Big 12 Will Remain Alive With 10 Schools After Texas Commits
The league, which seemed on the verge of dissolving after Nebraska and Colorado left last week and the Pac-10 began hovering to take Texas and four more schools, will now exist with 10 members and an apparently rich television deal. It was made possible after UT declined an invitation it received over the weekend to join the Pac-10.
"University of Texas president Bill Powers has informed us that the 10 remaining schools in the Big 12 Conference intend to stay together," Pac-10 commissioner Larry Scott said in a released statement Monday. "We are excited about the future of the Pac-10 Conference and we will continue to evaluate future expansion opportunities under the guidelines previously set forth by our Presidents and Chancellors."
Powers, athletic director DeLoss Dodds and women's athletic director Chris Plonsky will hold a press conference Tuesday morning at 10 a.m. central.
Big 12 commissioner Dan Beebe's last-ditch effort Monday to keep Texas in the fold proved to be well-received by Powers and Dodds. Beebe has pitched a television deal that could be worth $14-17 million for most schools in what will be the 10-member Big 12, but Texas' total take could be between $20-25 million because the Longhorns can generate revenue from their own UT Network. That was a perk the Longhorns would not have received in the Pac-10. Texas A&M and OU will get $20 million annually in the new deal.

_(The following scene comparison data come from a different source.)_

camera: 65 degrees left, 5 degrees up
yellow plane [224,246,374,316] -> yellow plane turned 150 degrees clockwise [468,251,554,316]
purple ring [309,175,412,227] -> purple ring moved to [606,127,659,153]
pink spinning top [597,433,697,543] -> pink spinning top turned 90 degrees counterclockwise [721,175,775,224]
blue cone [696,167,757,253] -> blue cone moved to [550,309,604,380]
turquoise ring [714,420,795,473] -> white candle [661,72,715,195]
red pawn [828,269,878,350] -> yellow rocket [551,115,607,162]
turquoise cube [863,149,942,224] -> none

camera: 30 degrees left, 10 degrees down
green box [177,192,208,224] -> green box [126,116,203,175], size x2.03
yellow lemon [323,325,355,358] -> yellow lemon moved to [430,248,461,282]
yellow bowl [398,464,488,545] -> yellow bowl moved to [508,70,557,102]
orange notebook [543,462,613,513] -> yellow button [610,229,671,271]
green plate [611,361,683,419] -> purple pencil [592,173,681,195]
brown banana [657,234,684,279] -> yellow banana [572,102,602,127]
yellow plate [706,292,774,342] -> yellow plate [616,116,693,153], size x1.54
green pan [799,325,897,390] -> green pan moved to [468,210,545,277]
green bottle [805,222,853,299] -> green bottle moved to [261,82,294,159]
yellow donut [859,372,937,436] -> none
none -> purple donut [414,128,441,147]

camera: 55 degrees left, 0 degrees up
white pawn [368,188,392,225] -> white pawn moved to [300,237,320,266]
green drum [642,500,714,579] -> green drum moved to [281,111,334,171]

All 10 schools met Monday to hammer out the TV deal.
Still unknown is where Beebe is getting the television money to get this done. He has a teleconference planned for Tuesday at 11 a.m. where more details will be available.
And now that Texas has agreed to stay aboard, Oklahoma, Oklahoma State, Texas Tech and even Texas A&M are ready to follow. The Aggies had been holding out on plans to either head to the Pac-10 with the others or remain in the Big 12 because of overtures from the SEC. But apparently, Texas A&M has decided to remain with rival Texas in the new-look Big 12.
Oklahoma had scheduled a special Board of Regents meeting for Wednesday but the school announced Monday night the meeting has been canceled.
"The decision to stay in the Big 12 represents a consensus position which resulted from a collaborative effort with our colleagues in the conference," OU president David Boren and athletic director Joe Castiglione said in a joint statement. "We value the strong working relationship that has been reaffirmed during this process among the conference members. We intend to work very hard to make the conference as lasting and dynamic as possible. We appreciate the respect and interest that has been shown to OU during this process."